Another interest of statistical geneticists using QTL mapping is to determine the complexity of the genetic architecture underlying a phenotypic trait. For example, they may be interested in knowing whether a phenotype is shaped by many independent loci, or by a few loci, and do those loci interact. This can provide information on how the phenotype may be evolving.

Analysis of variance

The simplest method for QTL mapping is analysis of variance (ANOVA, sometimes called "marker regression") at the marker loci. In this method, in a backcross, one may calculate a t-statistic to compare the averages of the two marker genotype groups. For other types of crosses (such as the intercross), where there are more than two possible genotypes, one uses a more general form of ANOVA, which provides a so-called F-statistic. The ANOVA approach for QTL mapping has three important weaknesses. First, we do not receive separate estimates of QTL location and QTL effect. QTL location is indicated only by looking at which markers give the greatest differences between genotype group averages, and the apparent QTL effect at a marker will be smaller than the true QTL effect as a result of recombination between the marker and the QTL. Second, we must discard individuals whose genotypes are missing at the marker.

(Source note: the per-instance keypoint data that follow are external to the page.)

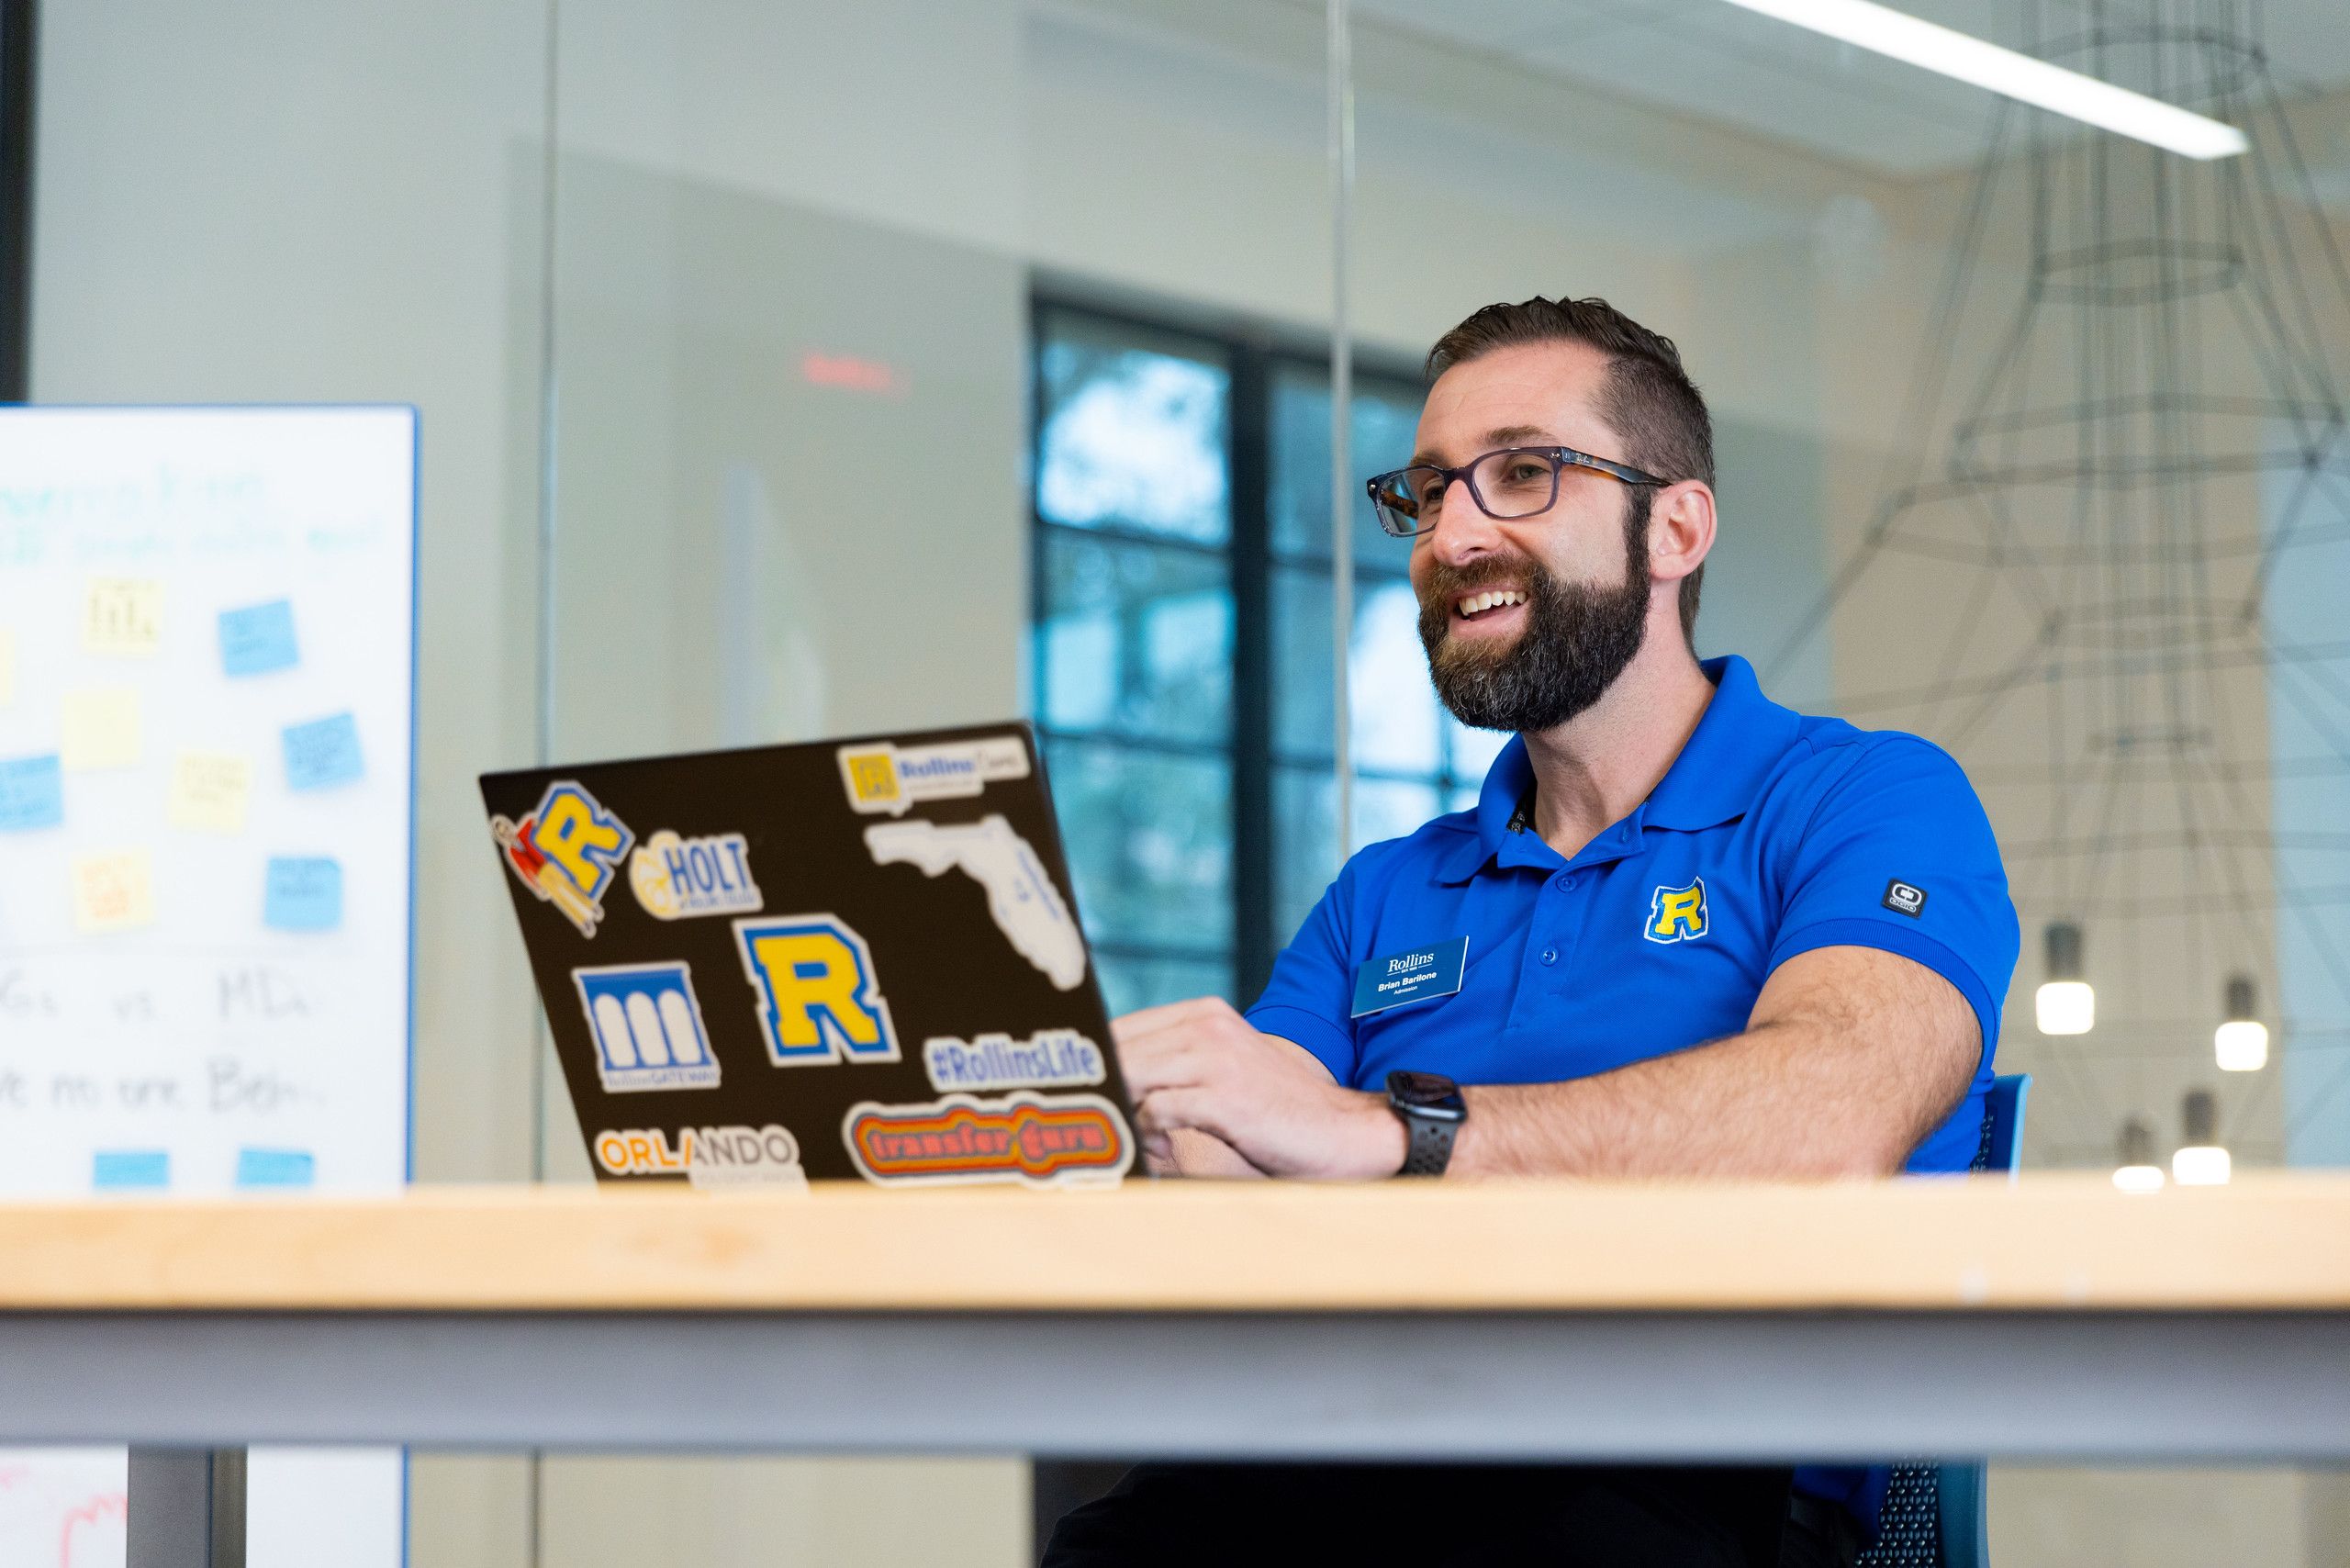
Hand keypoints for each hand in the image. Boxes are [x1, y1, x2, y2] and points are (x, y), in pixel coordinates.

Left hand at [1112, 997, 1405, 1179]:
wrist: (1342, 1130)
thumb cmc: (1276, 1107)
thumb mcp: (1223, 1068)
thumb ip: (1175, 1063)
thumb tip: (1112, 1079)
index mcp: (1203, 1012)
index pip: (1121, 1026)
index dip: (1092, 1060)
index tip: (1076, 1088)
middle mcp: (1207, 1025)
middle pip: (1119, 1048)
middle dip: (1099, 1086)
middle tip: (1090, 1118)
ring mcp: (1216, 1058)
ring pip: (1131, 1075)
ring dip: (1120, 1110)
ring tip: (1126, 1135)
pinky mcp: (1224, 1097)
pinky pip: (1155, 1110)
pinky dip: (1146, 1132)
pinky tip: (1160, 1146)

Third, when the markers are widely spaced, the QTL may be quite far from all markers, and so the power for QTL detection will decrease.

Interval mapping

Lander and Botstein developed interval mapping, which overcomes the three disadvantages of analysis of variance at marker loci. Interval mapping is currently the most popular approach for QTL mapping in experimental crosses. The method makes use of a genetic map of the typed markers, and, like analysis of variance, assumes the presence of a single QTL. Each location in the genome is posited, one at a time, as the location of the putative QTL.

Composite interval mapping (CIM)

In this method, one performs interval mapping using a subset of marker loci as covariates. These markers serve as proxies for other QTLs to increase the resolution of interval mapping, by accounting for linked QTLs and reducing the residual variation. The key problem with CIM concerns the choice of suitable marker loci to serve as covariates; once these have been chosen, CIM turns the model selection problem into a single-dimensional scan. The choice of marker covariates has not been solved, however. Not surprisingly, the appropriate markers are those closest to the true QTLs, and so if one could find these, the QTL mapping problem would be complete anyway.

Non-traditional methods: Family-pedigree based mapping

The human genetic approach has taken attention to plant scientist to fit in to plant breeders families (for review- Jannik et al., 2001). There are some successful attempts to do so. One of quick method of QTL mapping is recently discussed (Rosyara et al., 2007).

Jannink, J.; Bink, M. C.A.M.; and Jansen, R.C. 2001. Using complex plant pedigrees to map valuable genes. Trends in Plant Science 6: 337-342.

Rosyara, U. R.; K.L. Maxson-Stein; K.D. Glover; J.M. Stein; J.L. Gonzalez-Hernandez. 2007. Family-based mapping of FHB resistance QTLs in hexaploid wheat. Proceedings of National Fusarium head blight forum, 2007, Dec 2-4, Kansas City, MO.